Composer, Allen Shaw, was interviewd this morning on NPR's Morning Edition. He was there talking about his new book: "Wish I Could be There: Notes From a Phobic Life." Composer Allen Shawn lives a phobic life. He doesn't like heights, bridges, tunnels, subways, elevators, open spaces or closed spaces. Hence the title of his book. It begins with how his fears make a short drive through the woods a daunting journey.
Listening to him made me link my phobias and experiences with his. Granted, I don't think mine are as extreme as his, but they are similar. What I find daunting, is that they seem to get worse over time. So, maybe when I am his age, my fear will become dibilitating. This freaks me the "f" out. I am constatnly trying to "face my fears." However, each face off finds my fears the undefeated winner. I don't need someone to hold my hand on planes, but I do have to monitor my breathing while in the air. I either breathe too fast or not at all. I get dizzy when high up, I have crippling performance anxiety. The only thing I've overcome is my shyness. It was stifling as a child. If I didn't know you, I would not get out from underneath my mom's skirt.

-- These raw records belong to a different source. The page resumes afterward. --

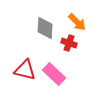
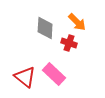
red triangle: moved 7 px down; rotated 25 degrees clockwise
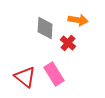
orange arrow: moved 1 px right, 2 px up; rotated 36 degrees counterclockwise
red cross: moved 1 px left; rotated 21 degrees clockwise
pink rectangle: rotated 15 degrees clockwise
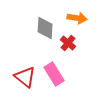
orange arrow: moved 1 px left, 2 px up
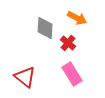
orange arrow: rotated 18 degrees clockwise
pink rectangle: moved 18 px right
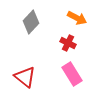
gray diamond: moved 14 px left, 6 px up; rotated 40 degrees clockwise
red cross: rotated 14 degrees counterclockwise
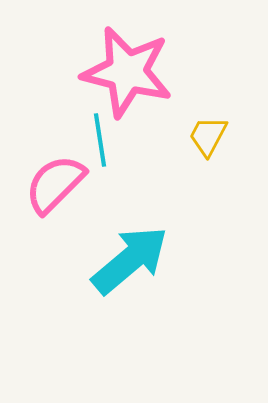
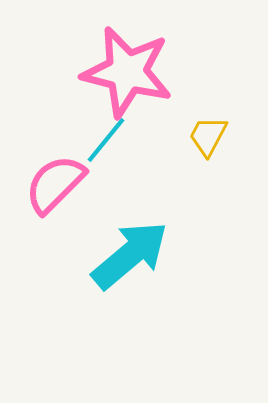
cyan line: moved 6 px right; rotated 48 degrees clockwise
cyan arrow: moved 5 px up
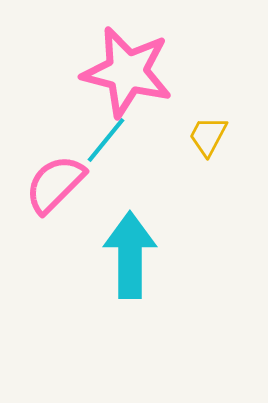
cyan arrow: rotated 50 degrees counterclockwise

Shaw states in the book: "The degree of my self-preoccupation is appalling."

"Fear makes you focus very, very vigilantly on something," he says. Just as someone who has a gun pointed at him focuses solely on that gun and how to avoid getting shot, Shawn says, a person who's afraid of sitting in the middle of a theater will think of nothing else but: "How can I get out of here? Why is that person next to me so big? Where was that exit?"

"That kind of self-preoccupation is really silly, but it's what happens to the phobic," he says.

During the course of the Shaw interview, Renee Montagne asked if writing about his fears made them any less intense. He said analyzing the things that make him cease to tick, leads him to think of them as personality quirks. However, this does not serve to make them any less severe in their affects. What makes him feel ok is thinking of the great geniouses that could not live outside of their constructed worlds--Emily Dickinson and others.
This makes me think the one day, I too can be ok with my phobias. Or at least come to terms with the fact that I may never change them.